- _任务说明_
请把以下全部记录重写一遍，将其中的“wrist”替换为“hand”，其余内容一律不变，并且回答里不要包含图片。

===== 提供材料 =====

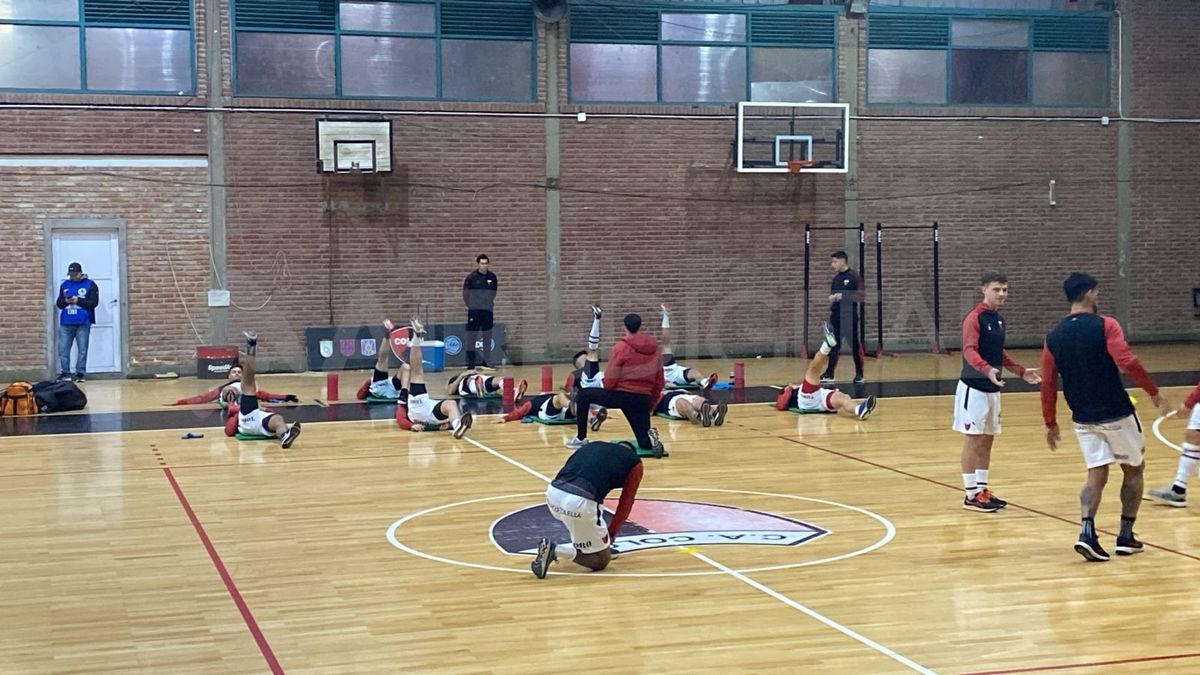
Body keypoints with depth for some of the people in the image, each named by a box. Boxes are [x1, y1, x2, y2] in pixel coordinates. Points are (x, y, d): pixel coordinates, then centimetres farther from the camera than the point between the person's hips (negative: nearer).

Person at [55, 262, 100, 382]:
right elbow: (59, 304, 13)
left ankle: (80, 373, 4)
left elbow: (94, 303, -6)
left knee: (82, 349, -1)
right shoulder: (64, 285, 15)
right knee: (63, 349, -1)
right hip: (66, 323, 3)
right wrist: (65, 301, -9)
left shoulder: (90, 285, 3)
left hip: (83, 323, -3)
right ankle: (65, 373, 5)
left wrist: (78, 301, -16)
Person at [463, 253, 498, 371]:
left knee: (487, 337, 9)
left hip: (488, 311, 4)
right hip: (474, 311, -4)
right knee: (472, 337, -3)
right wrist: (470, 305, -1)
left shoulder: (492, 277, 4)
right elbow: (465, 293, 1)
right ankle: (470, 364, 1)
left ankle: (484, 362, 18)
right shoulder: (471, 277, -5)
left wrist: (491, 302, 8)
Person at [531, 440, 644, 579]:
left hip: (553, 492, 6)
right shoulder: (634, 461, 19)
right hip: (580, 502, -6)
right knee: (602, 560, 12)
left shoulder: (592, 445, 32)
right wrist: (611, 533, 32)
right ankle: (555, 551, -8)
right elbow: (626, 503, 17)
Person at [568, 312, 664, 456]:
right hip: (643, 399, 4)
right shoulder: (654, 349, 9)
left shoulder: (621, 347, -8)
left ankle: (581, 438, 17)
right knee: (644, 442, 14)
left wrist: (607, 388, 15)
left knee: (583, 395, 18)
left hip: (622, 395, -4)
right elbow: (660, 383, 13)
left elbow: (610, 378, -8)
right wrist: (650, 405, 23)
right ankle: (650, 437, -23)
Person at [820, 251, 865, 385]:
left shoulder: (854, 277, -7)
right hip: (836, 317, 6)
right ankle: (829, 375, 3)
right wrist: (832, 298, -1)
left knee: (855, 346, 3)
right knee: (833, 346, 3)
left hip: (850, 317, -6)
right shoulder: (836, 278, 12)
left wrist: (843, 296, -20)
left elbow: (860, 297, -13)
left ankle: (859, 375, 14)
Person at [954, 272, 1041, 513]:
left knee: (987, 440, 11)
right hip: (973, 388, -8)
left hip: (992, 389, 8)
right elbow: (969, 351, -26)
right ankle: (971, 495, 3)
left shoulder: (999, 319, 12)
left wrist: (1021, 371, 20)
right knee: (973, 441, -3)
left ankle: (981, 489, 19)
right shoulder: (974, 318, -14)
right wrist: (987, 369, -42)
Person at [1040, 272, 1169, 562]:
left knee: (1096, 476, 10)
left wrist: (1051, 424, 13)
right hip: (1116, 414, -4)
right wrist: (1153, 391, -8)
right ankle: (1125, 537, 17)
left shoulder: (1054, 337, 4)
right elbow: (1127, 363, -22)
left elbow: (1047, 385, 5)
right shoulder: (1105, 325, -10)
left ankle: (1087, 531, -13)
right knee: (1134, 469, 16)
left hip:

=====

- _书面回答_
Body keypoints with depth for some of the people in the image, each named by a box. Boxes are [x1, y1, x2, y2] in pixel coordinates. Points are (x, y, d): pixel coordinates, then centimetres farther from the camera than the point between the person's hips (negative: nearer).

Person at [55, 262, 100, 382]:
right elbow: (59, 304, 13)
left ankle: (80, 373, 4)
left elbow: (94, 303, -6)
left knee: (82, 349, -1)
right shoulder: (64, 285, 15)
right knee: (63, 349, -1)
right hip: (66, 323, 3)
right hand: (65, 301, -9)
left shoulder: (90, 285, 3)
left hip: (83, 323, -3)
right ankle: (65, 373, 5)
left hand: (78, 301, -16)
Person at [463, 253, 498, 371]:
left knee: (487, 337, 9)
left hip: (488, 311, 4)
right hip: (474, 311, -4)
right knee: (472, 337, -3)
right hand: (470, 305, -1)
left shoulder: (492, 277, 4)
right elbow: (465, 293, 1)
right ankle: (470, 364, 1)
left ankle: (484, 362, 18)
right shoulder: (471, 277, -5)
left hand: (491, 302, 8)
Person at [531, 440, 644, 579]:
left hip: (553, 492, 6)
right shoulder: (634, 461, 19)
right hip: (580, 502, -6)
right knee: (602, 560, 12)
left shoulder: (592, 445, 32)
right hand: (611, 533, 32)
right ankle: (555, 551, -8)
right elbow: (626, 503, 17)
Person at [568, 312, 664, 456]:
right hip: (643, 399, 4)
right shoulder: (654, 349, 9)
left shoulder: (621, 347, -8)
left ankle: (581, 438, 17)
right knee: (644, 442, 14)
left hand: (607, 388, 15)
left knee: (583, 395, 18)
left hip: (622, 395, -4)
right elbow: (660, 383, 13)
left elbow: (610, 378, -8)
right hand: (650, 405, 23)
right ankle: (650, 437, -23)
Person at [820, 251, 865, 385]:
left shoulder: (854, 277, -7)
right hip: (836, 317, 6)
right ankle: (829, 375, 3)
right hand: (832, 298, -1)
left knee: (855, 346, 3)
right knee: (833, 346, 3)
left hip: (850, 317, -6)
right shoulder: (836, 278, 12)
left hand: (843, 296, -20)
left elbow: (860, 297, -13)
left ankle: (859, 375, 14)
Person at [954, 272, 1041, 513]:
left knee: (987, 440, 11)
right hip: (973, 388, -8)
left hip: (992, 389, 8)
right elbow: (969, 351, -26)
right ankle: (971, 495, 3)
left shoulder: (999, 319, 12)
left hand: (1021, 371, 20)
right knee: (973, 441, -3)
left ankle: (981, 489, 19)
right shoulder: (974, 318, -14)
right hand: (987, 369, -42)
Person at [1040, 272, 1169, 562]:
left knee: (1096, 476, 10)
left hand: (1051, 424, 13)
right hip: (1116, 414, -4)
right hand: (1153, 391, -8)
right ankle: (1125, 537, 17)
left shoulder: (1054, 337, 4)
right elbow: (1127, 363, -22)
left elbow: (1047, 385, 5)
right shoulder: (1105, 325, -10)
left ankle: (1087, 531, -13)
right knee: (1134, 469, 16)
left hip:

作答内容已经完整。